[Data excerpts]
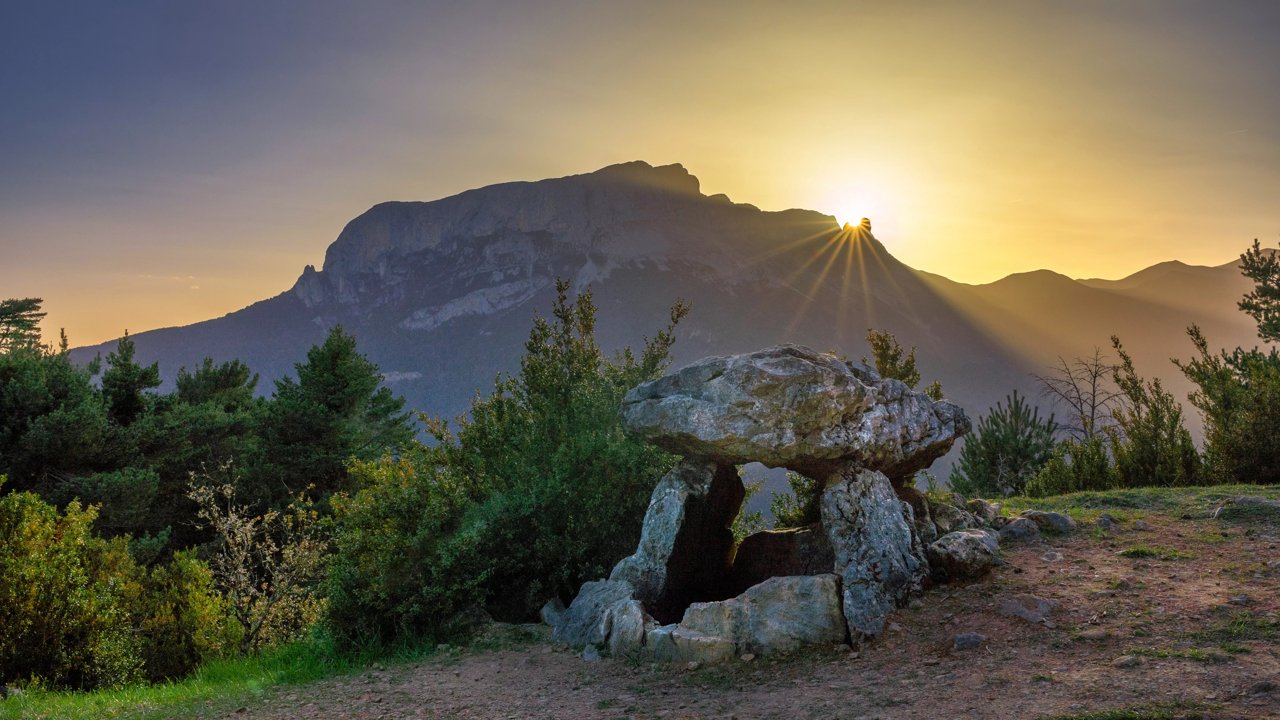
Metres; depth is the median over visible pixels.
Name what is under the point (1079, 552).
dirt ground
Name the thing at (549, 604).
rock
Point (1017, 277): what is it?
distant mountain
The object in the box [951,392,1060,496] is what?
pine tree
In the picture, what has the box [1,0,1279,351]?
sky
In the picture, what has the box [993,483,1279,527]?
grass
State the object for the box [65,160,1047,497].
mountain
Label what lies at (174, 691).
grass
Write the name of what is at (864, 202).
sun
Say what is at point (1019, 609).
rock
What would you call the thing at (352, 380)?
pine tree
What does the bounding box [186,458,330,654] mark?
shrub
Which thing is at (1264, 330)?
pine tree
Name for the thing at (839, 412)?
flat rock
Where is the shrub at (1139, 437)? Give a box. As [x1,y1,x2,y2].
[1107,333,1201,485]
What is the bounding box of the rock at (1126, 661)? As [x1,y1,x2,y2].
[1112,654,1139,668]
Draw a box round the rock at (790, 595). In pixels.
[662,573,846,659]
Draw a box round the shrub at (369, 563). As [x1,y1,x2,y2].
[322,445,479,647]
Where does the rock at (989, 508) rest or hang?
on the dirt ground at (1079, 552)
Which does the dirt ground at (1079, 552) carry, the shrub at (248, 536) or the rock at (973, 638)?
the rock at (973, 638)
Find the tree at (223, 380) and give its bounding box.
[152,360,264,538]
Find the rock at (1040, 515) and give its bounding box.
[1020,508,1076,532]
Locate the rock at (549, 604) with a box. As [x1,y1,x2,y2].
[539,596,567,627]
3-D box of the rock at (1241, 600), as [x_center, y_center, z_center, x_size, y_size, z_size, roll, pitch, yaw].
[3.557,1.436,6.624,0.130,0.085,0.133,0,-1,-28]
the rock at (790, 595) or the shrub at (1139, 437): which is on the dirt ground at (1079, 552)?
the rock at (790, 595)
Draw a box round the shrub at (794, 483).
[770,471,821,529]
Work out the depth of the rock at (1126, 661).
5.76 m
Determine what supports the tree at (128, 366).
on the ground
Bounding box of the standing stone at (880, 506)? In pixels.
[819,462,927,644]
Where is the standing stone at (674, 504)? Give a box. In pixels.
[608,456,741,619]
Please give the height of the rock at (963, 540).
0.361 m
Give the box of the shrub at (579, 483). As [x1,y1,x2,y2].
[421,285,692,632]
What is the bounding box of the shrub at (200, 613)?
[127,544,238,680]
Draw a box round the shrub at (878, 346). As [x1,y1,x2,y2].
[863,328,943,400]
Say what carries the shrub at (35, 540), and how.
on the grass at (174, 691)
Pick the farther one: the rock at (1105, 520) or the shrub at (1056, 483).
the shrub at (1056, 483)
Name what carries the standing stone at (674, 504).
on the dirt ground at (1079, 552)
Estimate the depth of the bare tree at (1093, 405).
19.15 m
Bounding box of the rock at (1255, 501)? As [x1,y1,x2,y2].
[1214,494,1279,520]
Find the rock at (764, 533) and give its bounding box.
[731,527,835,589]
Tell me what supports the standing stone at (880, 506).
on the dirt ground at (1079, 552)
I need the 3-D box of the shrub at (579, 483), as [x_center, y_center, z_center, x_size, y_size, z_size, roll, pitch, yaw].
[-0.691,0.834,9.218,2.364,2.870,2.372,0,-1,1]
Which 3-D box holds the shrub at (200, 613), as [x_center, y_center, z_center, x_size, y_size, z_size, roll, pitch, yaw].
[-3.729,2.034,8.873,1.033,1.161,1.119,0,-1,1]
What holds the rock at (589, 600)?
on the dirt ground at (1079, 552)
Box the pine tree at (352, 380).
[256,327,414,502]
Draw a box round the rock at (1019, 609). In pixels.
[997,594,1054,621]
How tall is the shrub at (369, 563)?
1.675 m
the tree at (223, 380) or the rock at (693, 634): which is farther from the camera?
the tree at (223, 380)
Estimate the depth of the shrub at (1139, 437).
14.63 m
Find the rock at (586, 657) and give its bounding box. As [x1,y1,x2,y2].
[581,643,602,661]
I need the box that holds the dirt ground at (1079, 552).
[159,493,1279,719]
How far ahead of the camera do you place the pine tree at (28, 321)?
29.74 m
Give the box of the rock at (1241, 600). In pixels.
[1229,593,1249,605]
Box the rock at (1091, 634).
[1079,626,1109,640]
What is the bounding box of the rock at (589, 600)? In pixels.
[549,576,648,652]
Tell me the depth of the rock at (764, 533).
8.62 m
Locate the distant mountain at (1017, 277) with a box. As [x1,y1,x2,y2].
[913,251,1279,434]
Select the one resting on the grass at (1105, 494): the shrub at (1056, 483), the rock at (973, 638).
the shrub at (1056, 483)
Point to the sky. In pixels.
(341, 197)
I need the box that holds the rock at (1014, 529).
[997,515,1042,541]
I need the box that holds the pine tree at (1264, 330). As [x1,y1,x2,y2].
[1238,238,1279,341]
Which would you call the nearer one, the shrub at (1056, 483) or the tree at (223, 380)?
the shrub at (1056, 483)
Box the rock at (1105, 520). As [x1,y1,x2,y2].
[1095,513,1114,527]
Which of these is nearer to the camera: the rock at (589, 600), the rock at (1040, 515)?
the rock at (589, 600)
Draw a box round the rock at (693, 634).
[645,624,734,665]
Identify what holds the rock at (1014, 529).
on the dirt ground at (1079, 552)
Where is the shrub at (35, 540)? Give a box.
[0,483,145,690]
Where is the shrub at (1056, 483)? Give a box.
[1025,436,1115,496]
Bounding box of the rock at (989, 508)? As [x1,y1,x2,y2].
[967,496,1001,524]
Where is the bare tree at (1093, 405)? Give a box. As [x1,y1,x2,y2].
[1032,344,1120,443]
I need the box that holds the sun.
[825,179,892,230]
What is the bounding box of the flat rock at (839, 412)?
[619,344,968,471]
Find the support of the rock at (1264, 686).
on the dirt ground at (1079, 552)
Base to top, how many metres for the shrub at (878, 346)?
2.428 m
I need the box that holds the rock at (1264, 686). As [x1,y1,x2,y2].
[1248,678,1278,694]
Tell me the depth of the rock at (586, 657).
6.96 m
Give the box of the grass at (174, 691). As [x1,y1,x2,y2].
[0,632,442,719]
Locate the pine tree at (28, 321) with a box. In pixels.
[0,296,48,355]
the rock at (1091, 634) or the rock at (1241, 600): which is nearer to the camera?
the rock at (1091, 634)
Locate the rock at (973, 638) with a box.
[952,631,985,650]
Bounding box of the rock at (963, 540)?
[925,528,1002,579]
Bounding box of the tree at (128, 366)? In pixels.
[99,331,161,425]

What is expected: Give back every entry word for word, and drop the pictures as you go.

Task result:
Metres; depth is the median over visible pixels.
Name what is under the point (1079, 552).
dirt ground
Name the thing at (549, 604).
rock
Point (1017, 277): what is it?
distant mountain
The object in the box [951,392,1060,496] is what?
pine tree
In the picture, what has the box [1,0,1279,351]?
sky
In the picture, what has the box [993,483,1279,527]?
grass
State the object for the box [65,160,1047,497].
mountain
Label what lies at (174, 691).
grass
Write the name of what is at (864, 202).
sun
Say what is at point (1019, 609).
rock
What would you call the thing at (352, 380)?
pine tree
What does the bounding box [186,458,330,654] mark?
shrub
Which thing is at (1264, 330)?
pine tree
Name for the thing at (839, 412)?
flat rock
Where is the shrub at (1139, 437)? Give a box. As [x1,y1,x2,y2].
[1107,333,1201,485]
What is the bounding box of the rock at (1126, 661)? As [x1,y1,x2,y2].
[1112,654,1139,668]
Draw a box round the rock at (790, 595). In pixels.
[662,573,846,659]
Draw a box round the shrub at (369, 563). As [x1,y1,x2,y2].
[322,445,479,647]
Where does the rock at (989, 508) rest or hang?
on the dirt ground at (1079, 552)
Which does the dirt ground at (1079, 552) carry, the shrub at (248, 536) or the rock at (973, 638)?
the rock at (973, 638)
Find the tree at (223, 380) and give its bounding box.
[152,360,264,538]
Find the rock at (1040, 515) and give its bounding box.
[1020,508,1076,532]
Locate the rock at (549, 604) with a box. As [x1,y1,x2,y2].
[539,596,567,627]
3-D box of the rock at (1241, 600), as [x_center, y_center, z_center, x_size, y_size, z_size, roll, pitch, yaw].
[3.557,1.436,6.624,0.130,0.085,0.133,0,-1,-28]
the rock at (790, 595) or the shrub at (1139, 437): which is on the dirt ground at (1079, 552)?
the rock at (790, 595)
Draw a box round the shrub at (794, 483).
[770,471,821,529]
Work out the depth of the rock at (1126, 661).
5.76 m
Determine what supports the tree at (128, 366).
on the ground
Bounding box of the standing stone at (880, 506)? In pixels.
[819,462,927,644]
Where is the standing stone at (674, 504)? Give a box. In pixels.
[608,456,741,619]
Please give the height of the rock at (963, 540).
0.361 m
Give the box of the shrub at (579, 483). As [x1,y1,x2,y2].
[421,285,692,632]
What is the bounding box of the shrub at (200, 613)?
[127,544,238,680]
Draw a box round the shrub at (878, 346). As [x1,y1,x2,y2].
[863,328,943,400]
Say what carries the shrub at (35, 540), and how.
on the grass at (174, 691)
Pick the farther one: the rock at (1105, 520) or the shrub at (1056, 483).
the shrub at (1056, 483)
Name what carries the standing stone at (674, 504).
on the dirt ground at (1079, 552)
Estimate the depth of the bare tree at (1093, 405).
19.15 m
Bounding box of the rock at (1255, 501)? As [x1,y1,x2,y2].
[1214,494,1279,520]
Find the rock at (764, 533) and give its bounding box.
[731,527,835,589]
Tell me what supports the standing stone at (880, 506).
on the dirt ground at (1079, 552)
I need the 3-D box of the shrub at (579, 483), as [x_center, y_center, z_center, x_size, y_size, z_size, roll, pitch, yaw].
[-0.691,0.834,9.218,2.364,2.870,2.372,0,-1,1]
Which 3-D box holds the shrub at (200, 613), as [x_center, y_center, z_center, x_size, y_size, z_size, roll, pitch, yaw].
[-3.729,2.034,8.873,1.033,1.161,1.119,0,-1,1]
What holds the rock at (589, 600)?
on the dirt ground at (1079, 552)
Box the pine tree at (352, 380).
[256,327,414,502]
Draw a box round the rock at (1019, 609). In pixels.
[997,594,1054,621]
How tall is the shrub at (369, 563)?
1.675 m
the tree at (223, 380) or the rock at (693, 634): which is farther from the camera?
the tree at (223, 380)
Estimate the depth of the shrub at (1139, 437).
14.63 m
Find the rock at (586, 657) and give its bounding box. As [x1,y1,x2,y2].
[581,643,602,661]
I need the box that holds the dirt ground at (1079, 552).
[159,493,1279,719]
How far ahead of the camera do you place the pine tree at (28, 321)?
29.74 m
Give the box of the rock at (1241, 600). In pixels.
[1229,593,1249,605]
Box the rock at (1091, 634).
[1079,626,1109,640]
What is the bounding box of the rock at (589, 600)? In pixels.
[549,576,648,652]
Tell me the depth of the rock at (764, 533).
8.62 m
Locate the distant mountain at (1017, 277) with a box. As [x1,y1,x2,y2].
[913,251,1279,434]
Select the one resting on the grass at (1105, 494): the shrub at (1056, 483), the rock at (973, 638).
the shrub at (1056, 483)
Point to the sky. In pixels.
(341, 197)
I need the box that holds the rock at (1014, 529).
[997,515,1042,541]
I need the box that holds the pine tree at (1264, 330). As [x1,y1,x2,y2].
[1238,238,1279,341]
Which would you call the nearer one, the shrub at (1056, 483) or the tree at (223, 380)?
the shrub at (1056, 483)
Box the rock at (1105, 520). As [x1,y1,x2,y2].
[1095,513,1114,527]
Which of these is nearer to the camera: the rock at (589, 600), the rock at (1040, 515)?
the rock at (589, 600)
Draw a box round the rock at (693, 634).
[645,624,734,665]
Identify what holds the rock at (1014, 529).
on the dirt ground at (1079, 552)
Where is the shrub at (35, 540)? Give a box.
[0,483,145,690]
Where is the shrub at (1056, 483)? Give a box.
[1025,436,1115,496]
Bounding box of the rock at (989, 508)? As [x1,y1,x2,y2].
[967,496,1001,524]
Where is the bare tree at (1093, 405)? Give a box. As [x1,y1,x2,y2].
[1032,344,1120,443]
I need the box that holds the sun.
[825,179,892,230]
What is the bounding box of the flat rock at (839, 412)?
[619,344,968,471]
Find the support of the rock at (1264, 686).
on the dirt ground at (1079, 552)
Base to top, how many metres for the shrub at (878, 346)?
2.428 m
I need the box that holds the rock at (1264, 686). As [x1,y1,x2,y2].
[1248,678,1278,694]
Tell me the depth of the rock at (586, 657).
6.96 m
Give the box of the grass at (174, 691). As [x1,y1,x2,y2].
[0,632,442,719]
Locate the pine tree at (28, 321) with a box. In pixels.
[0,296,48,355]
the rock at (1091, 634) or the rock at (1241, 600): which is nearer to the camera?
the rock at (1091, 634)
Locate the rock at (973, 638) with a box.
[952,631,985,650]
Bounding box of the rock at (963, 540)?
[925,528,1002,579]
Bounding box of the tree at (128, 366)? In pixels.
[99,331,161,425]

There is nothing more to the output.